Soliman said he thought the Moslem Brotherhood was behind the attacks on the prisons, but like much else in the current crisis, the truth about that is obscure.
After fleeing the prison, Soliman went into hiding in Cairo, and contacted the US Embassy for help. He sought help in translating research reports on hemp and on obtaining a new passport — Egyptian authorities had seized his, which meant he was effectively unable to leave the country.
But not much help was forthcoming, said both Soliman and members of the Hemp Industries Association (HIA) and Vote Hemp, leading industry advocacy groups in the US that have taken up Soliman’s cause.
“I face a death penalty for selling drugs,” Soliman said. “I was hoping for the embassy to help me translate some analyses and reports from the States to help me prove my case, but they don’t want to do anything. I did it myself, and spent $3,000 to get it done.”

_ _ _ _ _ _ _

_WHAT YOU HAVE TO DO_
In the Soliman passage, how much did Soliman spend to have the reports translated himself? Rely only on the Soliman passage to answer.

_ _ _ _ _ _ _

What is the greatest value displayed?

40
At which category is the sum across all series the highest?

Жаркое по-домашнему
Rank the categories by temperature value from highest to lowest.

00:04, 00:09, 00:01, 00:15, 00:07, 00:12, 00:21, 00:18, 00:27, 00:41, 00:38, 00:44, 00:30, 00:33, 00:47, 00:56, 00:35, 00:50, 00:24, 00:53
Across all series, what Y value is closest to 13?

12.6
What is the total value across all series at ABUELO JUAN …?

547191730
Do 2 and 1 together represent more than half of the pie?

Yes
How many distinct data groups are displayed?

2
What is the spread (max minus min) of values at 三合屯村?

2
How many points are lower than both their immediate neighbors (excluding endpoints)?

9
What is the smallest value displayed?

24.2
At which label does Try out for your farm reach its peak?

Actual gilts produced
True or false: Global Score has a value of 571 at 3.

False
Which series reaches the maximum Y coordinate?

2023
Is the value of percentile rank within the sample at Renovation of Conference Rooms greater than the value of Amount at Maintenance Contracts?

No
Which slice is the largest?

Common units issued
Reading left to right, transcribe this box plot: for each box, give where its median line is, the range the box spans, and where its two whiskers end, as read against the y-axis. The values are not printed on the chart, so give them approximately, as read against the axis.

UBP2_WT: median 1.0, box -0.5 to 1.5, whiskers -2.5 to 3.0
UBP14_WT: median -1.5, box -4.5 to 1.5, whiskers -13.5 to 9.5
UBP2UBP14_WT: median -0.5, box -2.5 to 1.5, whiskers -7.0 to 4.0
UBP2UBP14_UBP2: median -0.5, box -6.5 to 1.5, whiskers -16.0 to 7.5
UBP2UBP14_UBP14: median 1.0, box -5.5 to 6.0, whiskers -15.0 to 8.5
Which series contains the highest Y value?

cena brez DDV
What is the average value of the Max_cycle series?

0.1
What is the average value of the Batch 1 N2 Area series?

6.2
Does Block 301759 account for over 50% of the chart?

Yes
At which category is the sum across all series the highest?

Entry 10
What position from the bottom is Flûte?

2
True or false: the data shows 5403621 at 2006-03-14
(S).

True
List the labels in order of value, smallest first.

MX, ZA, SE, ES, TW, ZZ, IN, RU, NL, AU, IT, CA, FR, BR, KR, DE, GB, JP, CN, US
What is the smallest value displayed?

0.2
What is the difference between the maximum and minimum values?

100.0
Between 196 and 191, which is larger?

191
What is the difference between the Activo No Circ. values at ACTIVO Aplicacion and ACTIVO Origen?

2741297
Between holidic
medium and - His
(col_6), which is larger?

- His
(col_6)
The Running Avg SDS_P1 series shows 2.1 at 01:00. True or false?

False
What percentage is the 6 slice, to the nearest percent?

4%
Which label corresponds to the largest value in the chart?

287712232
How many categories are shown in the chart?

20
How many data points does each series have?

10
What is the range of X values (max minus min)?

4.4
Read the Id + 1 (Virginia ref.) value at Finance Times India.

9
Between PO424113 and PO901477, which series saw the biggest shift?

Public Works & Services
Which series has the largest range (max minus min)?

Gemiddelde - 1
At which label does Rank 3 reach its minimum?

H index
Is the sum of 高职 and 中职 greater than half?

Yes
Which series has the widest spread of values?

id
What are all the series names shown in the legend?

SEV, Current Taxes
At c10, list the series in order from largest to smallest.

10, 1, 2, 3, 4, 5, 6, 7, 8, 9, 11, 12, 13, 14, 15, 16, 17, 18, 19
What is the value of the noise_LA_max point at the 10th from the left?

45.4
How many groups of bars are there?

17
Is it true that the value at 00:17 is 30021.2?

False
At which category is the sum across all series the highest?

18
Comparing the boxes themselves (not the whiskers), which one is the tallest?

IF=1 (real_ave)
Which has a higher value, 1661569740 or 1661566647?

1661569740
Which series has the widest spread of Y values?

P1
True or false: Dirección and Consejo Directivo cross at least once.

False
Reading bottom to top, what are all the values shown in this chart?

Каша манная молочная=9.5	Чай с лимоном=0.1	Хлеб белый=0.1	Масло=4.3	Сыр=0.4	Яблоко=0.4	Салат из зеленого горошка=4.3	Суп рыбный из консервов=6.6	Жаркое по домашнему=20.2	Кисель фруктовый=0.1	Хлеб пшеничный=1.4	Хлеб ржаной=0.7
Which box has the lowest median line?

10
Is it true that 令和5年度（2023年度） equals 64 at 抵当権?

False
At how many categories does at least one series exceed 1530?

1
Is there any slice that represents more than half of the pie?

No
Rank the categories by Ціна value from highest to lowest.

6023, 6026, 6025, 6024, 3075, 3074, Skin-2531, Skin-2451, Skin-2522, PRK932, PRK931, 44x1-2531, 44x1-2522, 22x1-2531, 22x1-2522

_ _ _ _ _ _ _

_EXERCISE ANSWER_
$3,000.